Please rewrite all of the rows below, putting "upper-left" wherever "top-left" appears and keeping everything else the same.

=======

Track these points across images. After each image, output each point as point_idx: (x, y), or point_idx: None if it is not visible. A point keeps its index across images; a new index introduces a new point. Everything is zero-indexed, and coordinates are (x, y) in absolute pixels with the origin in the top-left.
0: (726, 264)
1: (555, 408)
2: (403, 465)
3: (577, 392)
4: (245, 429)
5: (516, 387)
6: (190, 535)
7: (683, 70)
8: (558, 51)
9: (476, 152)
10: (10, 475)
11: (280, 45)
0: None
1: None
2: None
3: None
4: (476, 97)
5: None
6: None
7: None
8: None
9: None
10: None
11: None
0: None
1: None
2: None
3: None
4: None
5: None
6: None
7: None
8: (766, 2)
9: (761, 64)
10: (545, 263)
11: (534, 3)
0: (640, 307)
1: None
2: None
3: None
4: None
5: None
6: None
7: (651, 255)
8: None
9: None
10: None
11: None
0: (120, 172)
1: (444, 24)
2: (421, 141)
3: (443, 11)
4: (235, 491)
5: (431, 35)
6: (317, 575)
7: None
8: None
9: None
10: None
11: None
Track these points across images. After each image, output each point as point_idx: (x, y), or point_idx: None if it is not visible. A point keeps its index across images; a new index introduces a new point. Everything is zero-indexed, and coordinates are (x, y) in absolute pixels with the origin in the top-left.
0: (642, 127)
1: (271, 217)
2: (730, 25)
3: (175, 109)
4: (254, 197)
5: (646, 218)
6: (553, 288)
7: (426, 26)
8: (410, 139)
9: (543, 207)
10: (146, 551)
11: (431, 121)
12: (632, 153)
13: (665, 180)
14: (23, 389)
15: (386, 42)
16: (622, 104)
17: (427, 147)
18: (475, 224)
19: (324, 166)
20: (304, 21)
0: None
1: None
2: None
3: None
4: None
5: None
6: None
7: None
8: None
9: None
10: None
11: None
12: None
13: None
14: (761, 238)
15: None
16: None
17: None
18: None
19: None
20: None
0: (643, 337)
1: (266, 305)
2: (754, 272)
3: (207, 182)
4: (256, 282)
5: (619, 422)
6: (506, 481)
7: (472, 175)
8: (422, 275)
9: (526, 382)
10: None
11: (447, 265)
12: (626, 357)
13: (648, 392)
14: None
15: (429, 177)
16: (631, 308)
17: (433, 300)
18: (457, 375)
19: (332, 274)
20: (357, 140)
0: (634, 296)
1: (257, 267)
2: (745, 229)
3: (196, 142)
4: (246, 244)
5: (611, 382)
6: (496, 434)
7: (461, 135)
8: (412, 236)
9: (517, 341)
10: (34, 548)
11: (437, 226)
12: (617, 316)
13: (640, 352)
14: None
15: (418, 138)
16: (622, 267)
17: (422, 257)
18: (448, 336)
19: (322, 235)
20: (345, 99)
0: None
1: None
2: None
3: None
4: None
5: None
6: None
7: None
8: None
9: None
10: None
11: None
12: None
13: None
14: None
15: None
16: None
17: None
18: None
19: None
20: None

=======

■ SOLUTION TO THIS EXERCISE:
Track these points across images. After each image, output each point as point_idx: (x, y), or point_idx: None if it is not visible. A point keeps its index across images; a new index introduces a new point. Everything is zero-indexed, and coordinates are (x, y) in absolute pixels with the origin in the upper-left.
0: (726, 264)
1: (555, 408)
2: (403, 465)
3: (577, 392)
4: (245, 429)
5: (516, 387)
6: (190, 535)
7: (683, 70)
8: (558, 51)
9: (476, 152)
10: (10, 475)
11: (280, 45)
0: None
1: None
2: None
3: None
4: (476, 97)
5: None
6: None
7: None
8: None
9: None
10: None
11: None
0: None
1: None
2: None
3: None
4: None
5: None
6: None
7: None
8: (766, 2)
9: (761, 64)
10: (545, 263)
11: (534, 3)
0: (640, 307)
1: None
2: None
3: None
4: None
5: None
6: None
7: (651, 255)
8: None
9: None
10: None
11: None
0: (120, 172)
1: (444, 24)
2: (421, 141)
3: (443, 11)
4: (235, 491)
5: (431, 35)
6: (317, 575)
7: None
8: None
9: None
10: None
11: None
Track these points across images. After each image, output each point as point_idx: (x, y), or point_idx: None if it is not visible. A point keeps its index across images; a new index introduces a new point. Everything is zero-indexed, and coordinates are (x, y) in absolute pixels with the origin in the upper-left.
0: (642, 127)
1: (271, 217)
2: (730, 25)
3: (175, 109)
4: (254, 197)
5: (646, 218)
6: (553, 288)
7: (426, 26)
8: (410, 139)
9: (543, 207)
10: (146, 551)
11: (431, 121)
12: (632, 153)
13: (665, 180)
14: (23, 389)
15: (386, 42)
16: (622, 104)
17: (427, 147)
18: (475, 224)
19: (324, 166)
20: (304, 21)
0: None
1: None
2: None
3: None
4: None
5: None
6: None
7: None
8: None
9: None
10: None
11: None
12: None
13: None
14: (761, 238)
15: None
16: None
17: None
18: None
19: None
20: None
0: (643, 337)
1: (266, 305)
2: (754, 272)
3: (207, 182)
4: (256, 282)
5: (619, 422)
6: (506, 481)
7: (472, 175)
8: (422, 275)
9: (526, 382)
10: None
11: (447, 265)
12: (626, 357)
13: (648, 392)
14: None
15: (429, 177)
16: (631, 308)
17: (433, 300)
18: (457, 375)
19: (332, 274)
20: (357, 140)
0: (634, 296)
1: (257, 267)
2: (745, 229)
3: (196, 142)
4: (246, 244)
5: (611, 382)
6: (496, 434)
7: (461, 135)
8: (412, 236)
9: (517, 341)
10: (34, 548)
11: (437, 226)
12: (617, 316)
13: (640, 352)
14: None
15: (418, 138)
16: (622, 267)
17: (422, 257)
18: (448, 336)
19: (322, 235)
20: (345, 99)
0: None
1: None
2: None
3: None
4: None
5: None
6: None
7: None
8: None
9: None
10: None
11: None
12: None
13: None
14: None
15: None
16: None
17: None
18: None
19: None
20: None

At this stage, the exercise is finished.